**HOW TO COMPLETE THIS TASK:**
Select every line of the items below that contains the word "list", and copy each such line in full.

BEGIN SOURCE MATERIAL

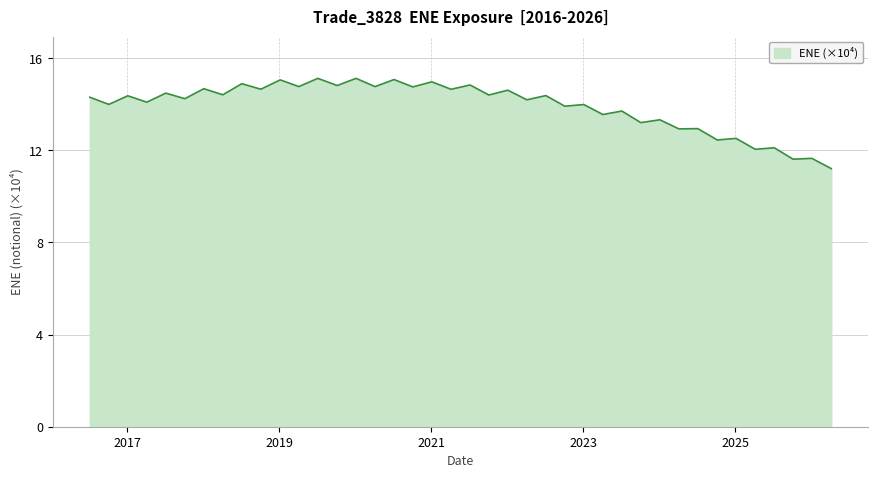

What is the greatest value displayed?

15.1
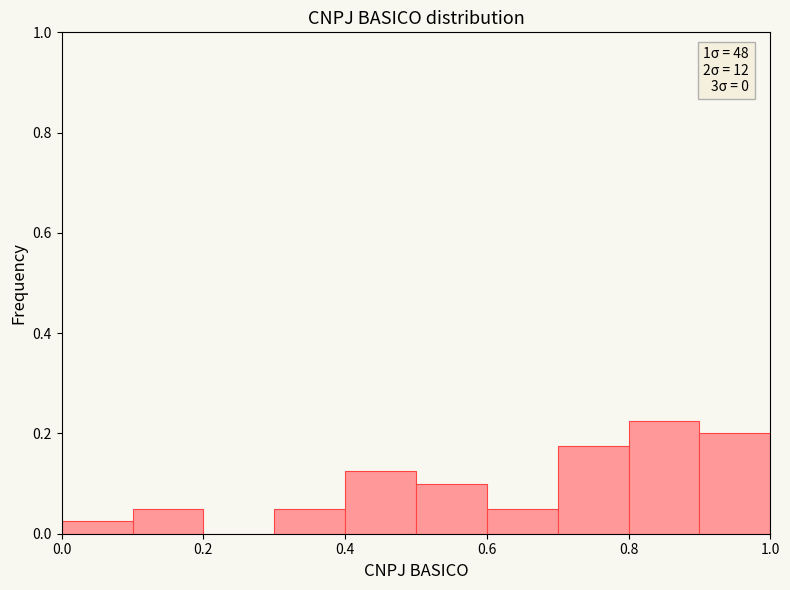

Over which range of the x-axis is the bar tallest?

0.8 to 0.9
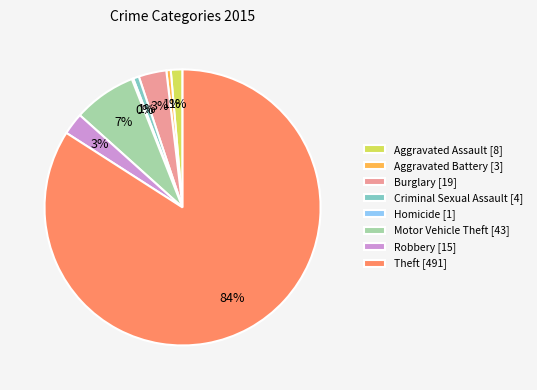

Between Criminal Sexual Assault and Burglary, which is larger?

Burglary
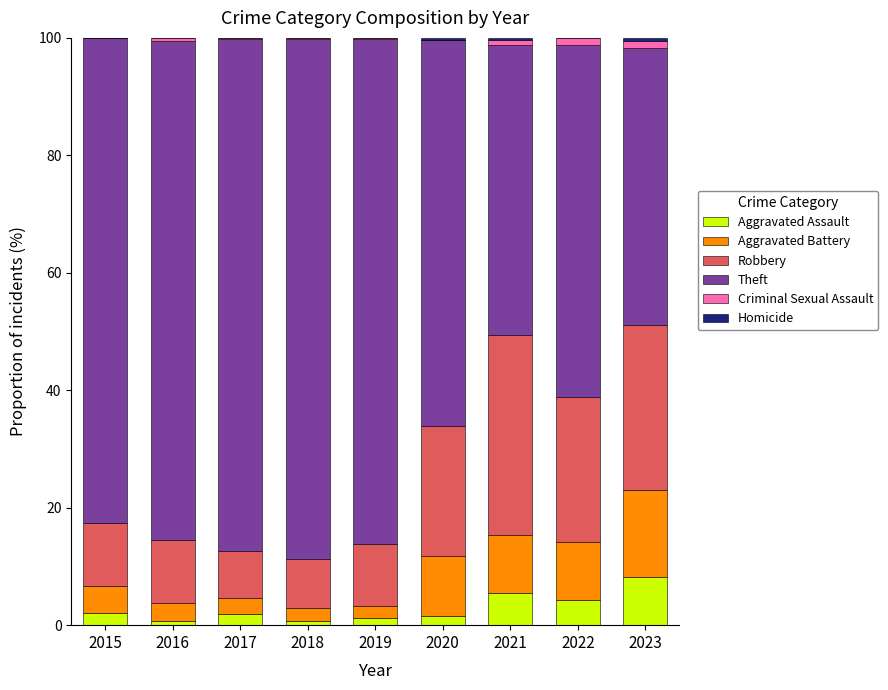

How many data points does each series have?

9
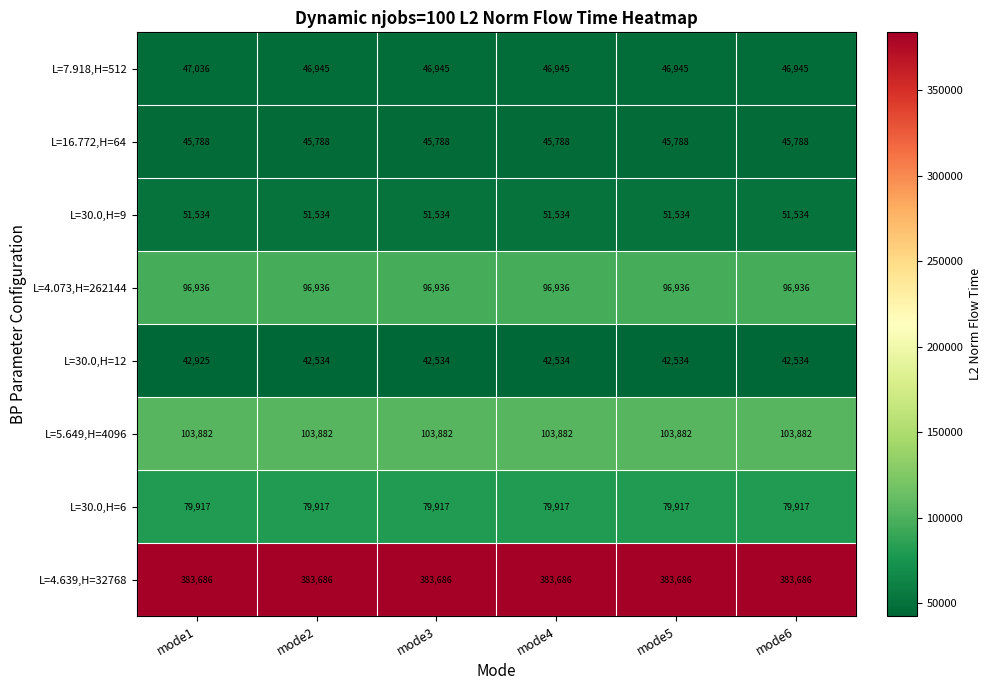

At mode2, list the series in order from largest to smallest.

L=4.639,H=32768, L=5.649,H=4096, L=4.073,H=262144, L=30.0,H=6, L=30.0,H=9, L=7.918,H=512, L=16.772,H=64, L=30.0,H=12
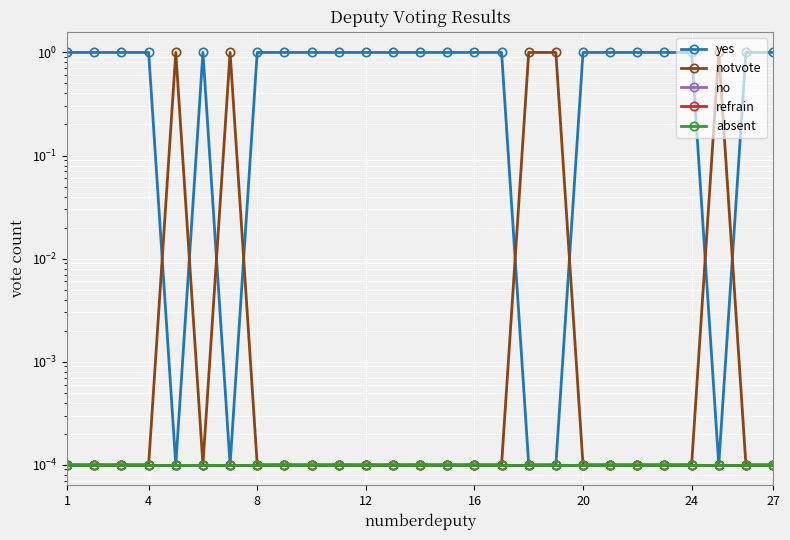

At 8, list the series in order from smallest to largest.

notvote, no, refrain, absent, yes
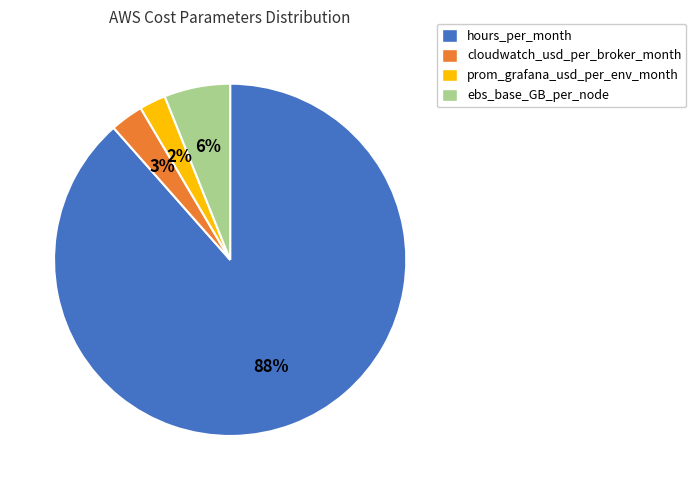

How many slices are in this pie chart?

4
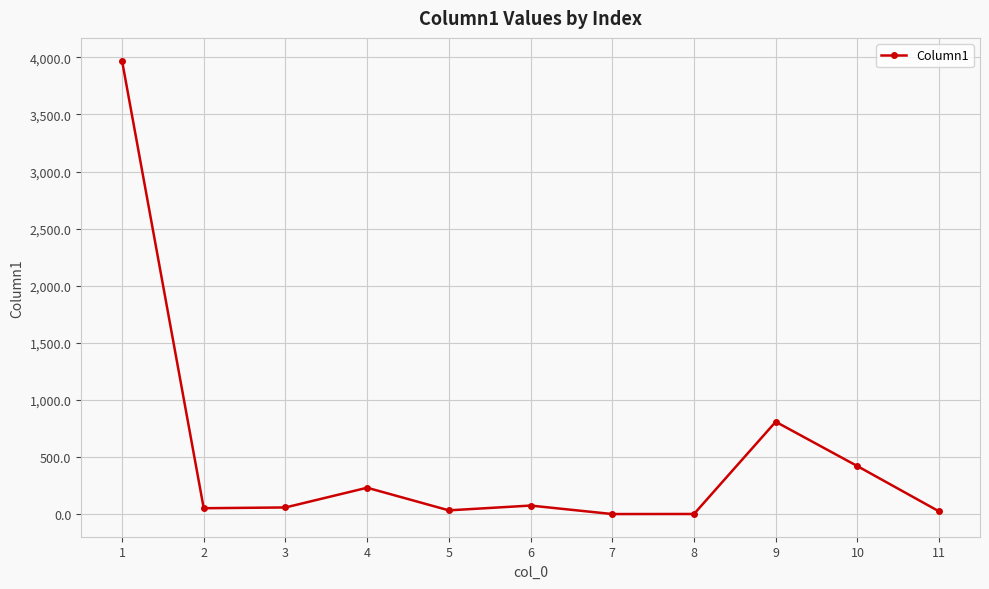

What is the difference between the second highest and second lowest values?

807.7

END SOURCE MATERIAL

**THE ANSWER:**
At mode2, list the series in order from largest to smallest.
At 8, list the series in order from smallest to largest.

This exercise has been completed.